Kammermusical „Davor/Danach“ als deutsche Erstaufführung in Berlin
Es ist wirklich verflixt: manchmal knirscht es in der Liebe nach anfänglicher Glut binnen kurzer Zeit. Gründe lassen sich turmhoch addieren, am Ende steht meist die Trennung. Ami und Ben können davon ein Lied, besser ein ganzes Musical singen. Die beiden verloren sich irgendwann in zermürbenden Konflikten. Sie war immer zu nah an ihrem Vater, er ziemlich verpeilt. Plötzlich treffen sie erneut aufeinander. Bei Ami regt sich sofort die verblichene Zuneigung, ihr ehemaliger Freund erinnert sich aber seit einem Autounfall an gar nichts mehr. Gibt es da überhaupt eine Chance aufs Happy-End? „Davor/Danach“ gibt die Antwort nach vielen Schleifen erst ganz am Schluss. Das Stück aus der Feder von Stuart Matthew Price (Musik/Liedtexte) sowie Timothy Knapman (Buch/Liedtexte) blättert die recht ungewöhnliche Love-Story wie eine Soap Opera auf. Nach der Uraufführung in Tokio (2014) erlebt es in der Berliner WABE erstmals eine deutsche Produktion, ausgeführt von OFFstage-Germany, ein Verein, der kleine Formate mit professionellen Besetzungen realisiert.
Ganz zufällig sehen sich die beiden Protagonisten unter einem Baum wieder. Daraus entspinnt sich ein durchaus interessanter Plot, der Vergangenheit und Gegenwart koppelt: „Davor/Danach“, der Titel sagt es plakativ. Ami lässt die Bilder unvermittelt aufleben, ihre alte Zuneigung entbrennt lichterloh. Bei Ben liegt Gestern im Dunkel, es wäre für ihn eine völlig neue Liebe. Ungleiche Startbedingungen, aus denen logischerweise emotionale Stolpersteine resultieren. Sidonie Smith und Dennis Weissert machen das großartig, zeigen authentisch diese Mischung aus Begierde, Zögern, Retrospektive und möglichem Futur. Es handelt sich bei ihnen um ausgewiesene Experten ihres Fachs mit Stationen von Wien über St. Gallen und Köln bis zur Komischen Oper Berlin. In der WABE verleihen sie dem Kammermusical einige Substanz, spielen mit wechselndem Tempo und Stimmungen.
Regisseur und Choreograf Michael Heller assistiert beiden mit Kennerblick, kitzelt Leidenschaft aus ihren Aktionen, balanciert zwischen wallender Libido und tiefem Zweifel. Die oft lyrischen Songs beschreiben Achterbahnen, markieren Reminiszenzen und Aufbrüche, pulsierende Lust und dunkel timbrierten Balladenton. Lidia Kalendareva hält die Zügel straff und inspiriert ihre Band mit Klavier, Gitarre und Cello zu eindringlichen Klangmomenten mit persönlichen Noten. Die gute Übersetzung von Robert G. Neumayr fällt flüssig aus, plumpst nie in gedrechselte Dialoge oder holperige Liedtexte.

◆ **Vorliegende Daten**

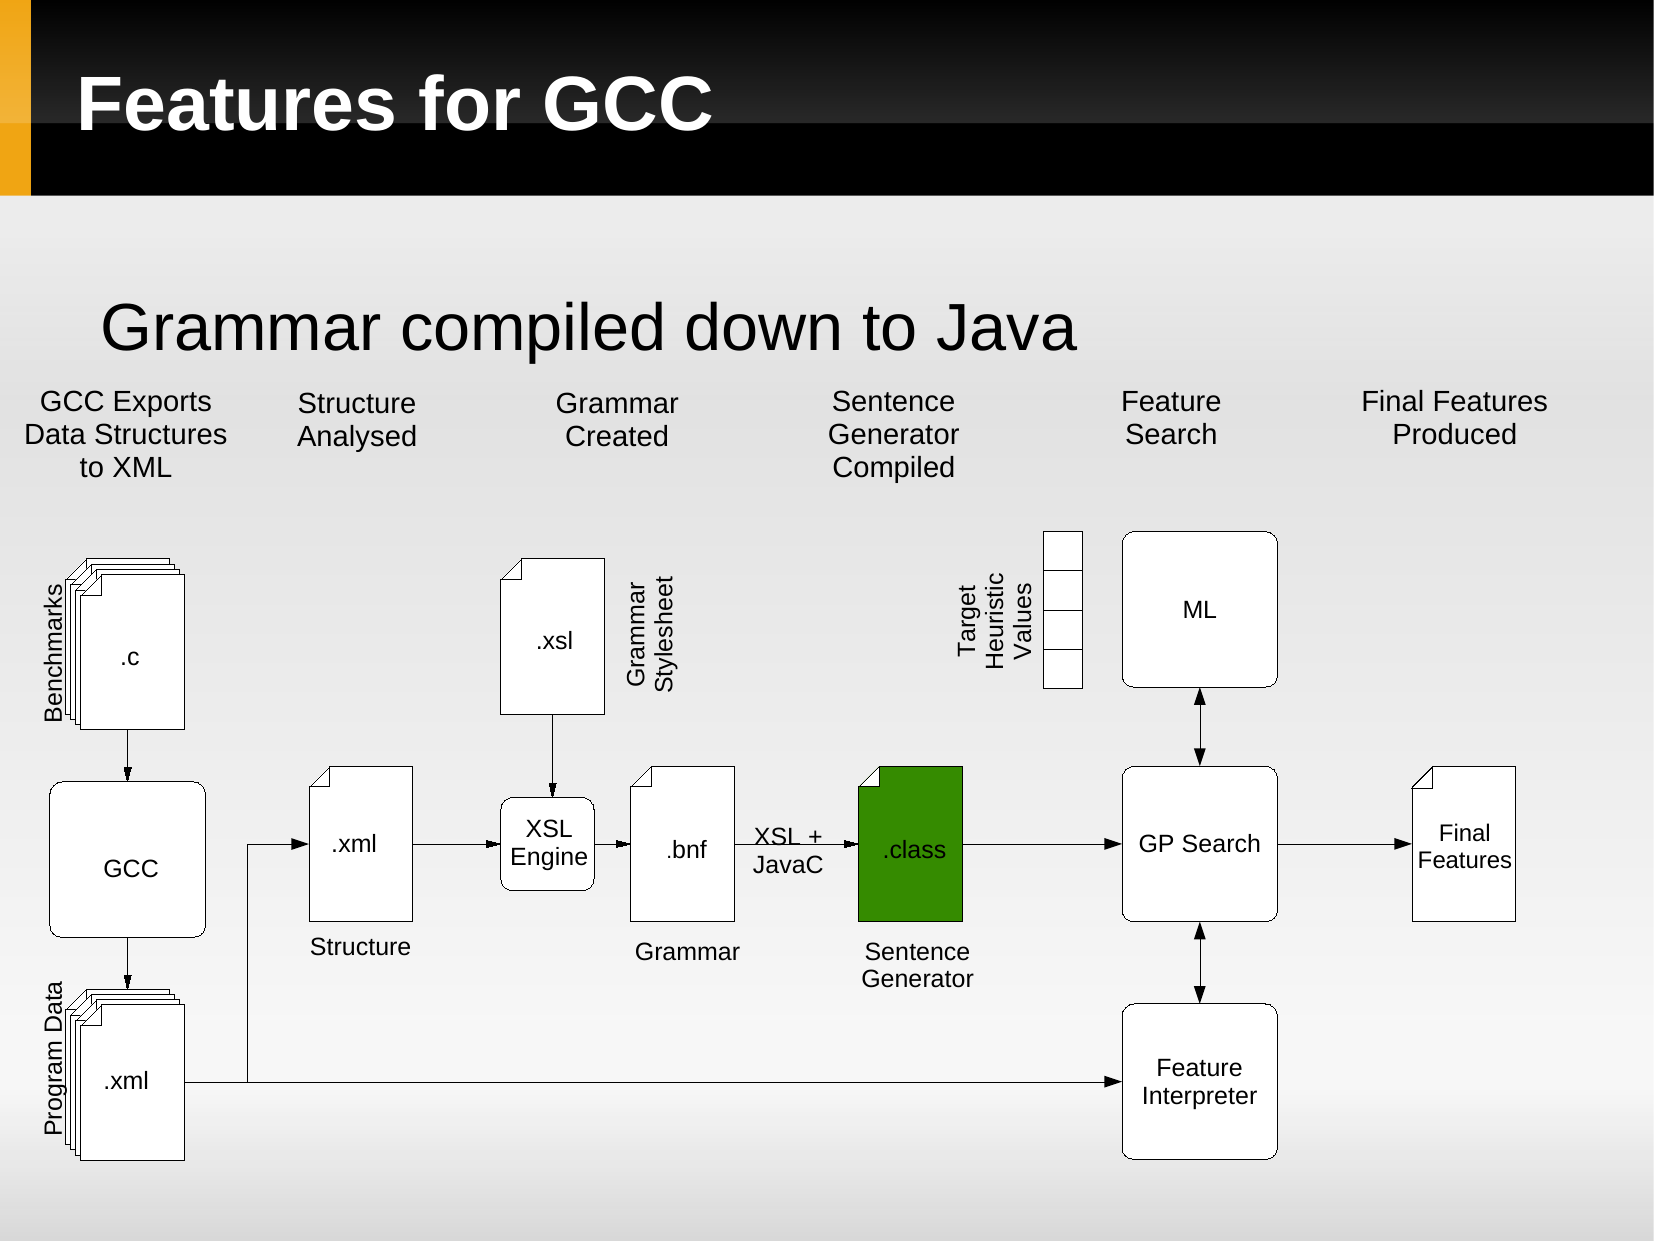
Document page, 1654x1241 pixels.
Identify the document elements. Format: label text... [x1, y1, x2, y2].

text_box Feature Search [1061, 377, 1282, 488]
text_box ML [1122, 531, 1278, 688]
text_box [486, 840, 495, 848]
text_box Sentence Generator Compiled [783, 377, 1004, 491]
text_box [1411, 766, 1516, 812]
picture [0, 0, 1654, 1241]
text_box XSL + JavaC [738, 815, 857, 930]
text_box .bnf [651, 828, 729, 893]
text_box .class [867, 828, 975, 893]
text_box Grammar Created [531, 380, 703, 491]
text_box [501, 783, 594, 807]
text_box Final Features [1402, 812, 1530, 882]
text_box GP Search [1122, 766, 1278, 922]
title Features for GCC [76, 7, 1565, 200]
text_box .xml [316, 822, 394, 886]
list Grammar compiled down to Java [82, 290, 1571, 366]
text_box .xsl [521, 619, 591, 683]
text_box Sentence Generator [846, 929, 1024, 1044]
text_box [857, 766, 963, 922]
text_box GCC [88, 847, 178, 912]
text_box Grammar [620, 929, 768, 994]
text_box [1412, 882, 1516, 922]
text_box [49, 767, 206, 938]
text_box [84, 558, 185, 730]
text_box Target Heuristic Values [944, 534, 1060, 686]
text_box [75, 975, 185, 1161]
text_box .c [105, 635, 178, 700]
text_box XSL Engine [495, 807, 611, 896]
text_box .xml [88, 1059, 178, 1124]
text_box [1043, 531, 1083, 689]
text_box Feature Interpreter [1122, 1003, 1278, 1160]
text_box [500, 558, 605, 715]
text_box [309, 766, 413, 922]
text_box Benchmarks [31, 561, 96, 739]
text_box Final Features Produced [1344, 377, 1565, 488]
text_box Structure Analysed [271, 380, 443, 491]
text_box [616, 766, 735, 922]
text_box GCC Exports Data Structures to XML [0, 377, 252, 491]
text_box Structure [295, 925, 443, 989]
text_box Program Data [31, 944, 96, 1152]
text_box Grammar Stylesheet [614, 557, 729, 709]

◆ **Aufgaben und Übungen**
[A] Entnimm dem Textauszug die Stelle von „Regisseur und Choreograf“ bis einschließlich „oder holperige Liedtexte.“ Wort für Wort.
[B] In welcher Stadt wurde „Davor/Danach“ laut Textauszug uraufgeführt?
[C] Erkläre anhand des Textauszugs, warum es zwischen Ami und Ben emotionale Stolpersteine gibt.

◆ **Antworten im Einzelnen**
[A]
Regisseur und Choreograf Michael Heller assistiert beiden mit Kennerblick, kitzelt Leidenschaft aus ihren Aktionen, balanciert zwischen wallender Libido und tiefem Zweifel. Die oft lyrischen Songs beschreiben Achterbahnen, markieren Reminiszenzen und Aufbrüche, pulsierende Lust und dunkel timbrierten Balladenton. Lidia Kalendareva hält die Zügel straff und inspiriert ihre Band mit Klavier, Gitarre und Cello zu eindringlichen Klangmomenten mit persönlichen Noten. Die gute Übersetzung von Robert G. Neumayr fällt flüssig aus, plumpst nie in gedrechselte Dialoge oder holperige Liedtexte.

[B] In Tokio.

[C] Die beiden haben ungleiche Startbedingungen. Bei Ami lebt die alte Zuneigung sofort wieder auf. Ben erinnert sich seit einem Autounfall an nichts mehr, deshalb wäre es für ihn eine völlig neue Liebe.